È importante valorizzare, come fa Berghammer, la popolarità di Caracalla sia tra la plebs romana sia in provincia: l'imperatore non risparmiò in congiaria, in competizioni al circo con spettacolari venationes (dove comparivano anche elefanti, rinoceronti, tigri e ippotigri) o combattimenti gladiatori né in altre liberalità. La costruzione delle grandiose terme a Roma fu non soltanto un grande successo popolare per l'alta affluenza ma anche per le numerosissime occasioni di lavoro che si erano presentate. Lo stesso nomignolo con cui l'imperatore è noto (Caracalla) rivela la popolarità e il successo conseguito con la veste da lui diffusa ovunque e che ebbe un enorme successo anche dopo la sua morte almeno sino al tempo di Diocleziano. I provinciali ebbero un ottimo ricordo di lui, in particolare in Oriente: a Nicomedia furono costruite le theramae Antoninanae, a Ierapoli si menzionano con onore i contributi per l'annona della domus divina; per la sua indulgentia fu condonato il pagamento delle tasse in più di una città (celebre il caso di Banasa in Mauretania).
Degno della massima attenzione è il tema della Selbstdarstellung di Caracalla: non so quanto le considerazioni relative alla religiosità dell'imperatore possano rientrare in un simile capitolo ma, in ogni caso, fa bene l'auotre a sottolineare come la religiosità di Caracalla non sia legata solo alla precarietà delle sue sue condizioni di salute (come è noto soffriva di un male oscuro e spesso ricorreva alle visite nei santuari più famosi alla ricerca di un rimedio) ma sia profondamente radicata nell'ethos romano; inoltre gli dei che Caracalla aveva presecelto e ai quali si ispirava nella sua condotta rappresentavano anche l'origine della sua felicitas e dunque si ponevano come garanti del suo successo come comandante militare: la religione cioè era anche un mezzo per legare a sé i soldati.
Interessante è anche il tentativo di ridimensionare l'imitatio Alexandri di Caracalla che le fonti presentano come una vera e propria ossessione dell'imperatore.
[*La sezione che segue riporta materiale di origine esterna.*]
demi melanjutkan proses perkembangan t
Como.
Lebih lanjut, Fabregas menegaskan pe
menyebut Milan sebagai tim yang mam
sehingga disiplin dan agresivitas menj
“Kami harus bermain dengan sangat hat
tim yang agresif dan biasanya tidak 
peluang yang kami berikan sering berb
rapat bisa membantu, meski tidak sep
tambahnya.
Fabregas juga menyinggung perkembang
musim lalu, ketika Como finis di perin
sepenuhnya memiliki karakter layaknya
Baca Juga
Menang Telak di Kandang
Certo, anche qui talvolta manterrei intatto quel margine di ambiguità che invece Berghammer non concede, come nel caso dell'assunzione da parte di Caracalla dell'epiteto di Magnus: escludere che esso facesse parte dell'imitatio Alexandri dell'imperatore e che sia invece "[sondern] ein Reflex darauf, der die Rezeption der kaiserlichen Selbstdarstellung in der Bevölkerung widerspiegelt" (223), mi sembra una soluzione troppo univoca.
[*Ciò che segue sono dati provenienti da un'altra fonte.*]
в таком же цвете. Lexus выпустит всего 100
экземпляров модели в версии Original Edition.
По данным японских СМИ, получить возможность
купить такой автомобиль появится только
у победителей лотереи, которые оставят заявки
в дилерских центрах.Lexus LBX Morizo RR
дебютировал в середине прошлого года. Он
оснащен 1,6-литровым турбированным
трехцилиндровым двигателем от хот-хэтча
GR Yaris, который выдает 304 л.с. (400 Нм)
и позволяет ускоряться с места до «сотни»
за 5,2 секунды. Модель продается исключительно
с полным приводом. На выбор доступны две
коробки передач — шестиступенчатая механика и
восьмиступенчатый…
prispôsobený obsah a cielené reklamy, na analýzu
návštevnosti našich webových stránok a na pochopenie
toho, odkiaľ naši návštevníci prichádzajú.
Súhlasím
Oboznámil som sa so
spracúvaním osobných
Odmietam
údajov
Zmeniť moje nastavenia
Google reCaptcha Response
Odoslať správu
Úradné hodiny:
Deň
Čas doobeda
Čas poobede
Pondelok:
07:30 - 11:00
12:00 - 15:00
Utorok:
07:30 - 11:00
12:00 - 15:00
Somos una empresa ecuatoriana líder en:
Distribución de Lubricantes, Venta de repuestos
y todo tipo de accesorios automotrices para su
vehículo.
Merito indiscutibile del lavoro è aver portato alla luce nei due capitoli centrali l'enorme mole di materiale epigrafico e giuridico relativo al regno di Caracalla (preziosissimo il repertorio (286-287)). L'imperatore del resto era stato affiancato durante il suo governo dai migliori giuristi del tempo: basti pensare a Papiniano e ad Ulpiano. Dei diversi casi che vengono presi in considerazione (il processo a Filisco, la cura morum, la tortura, il processo ai Goharieni, i rescripta e i decreta più importanti) emerge la tendenza di Caracalla a concedere più speso di quanto si possa immaginare provvedimenti di grazia e di amnistia (ai quali egli puntualmente si richiama nei testi epigrafici attraverso il richiamo alla sua indulgentia): la Constitutio Antoniniana del resto - che forse meritava un capitolo a parte e non soltanto un paragrafo di poco meno di una decina di pagine - sotto il profilo giuridico è anche un'amnistia generale. Notevole è infine in questa sezione la citazione di una passo del de adulterinis coniugiis di Agostino (2, 7-8) il quale in materia di adulterio richiama non solo i precetti di Cristo e di San Paolo ma anche un rescritto di Caracalla.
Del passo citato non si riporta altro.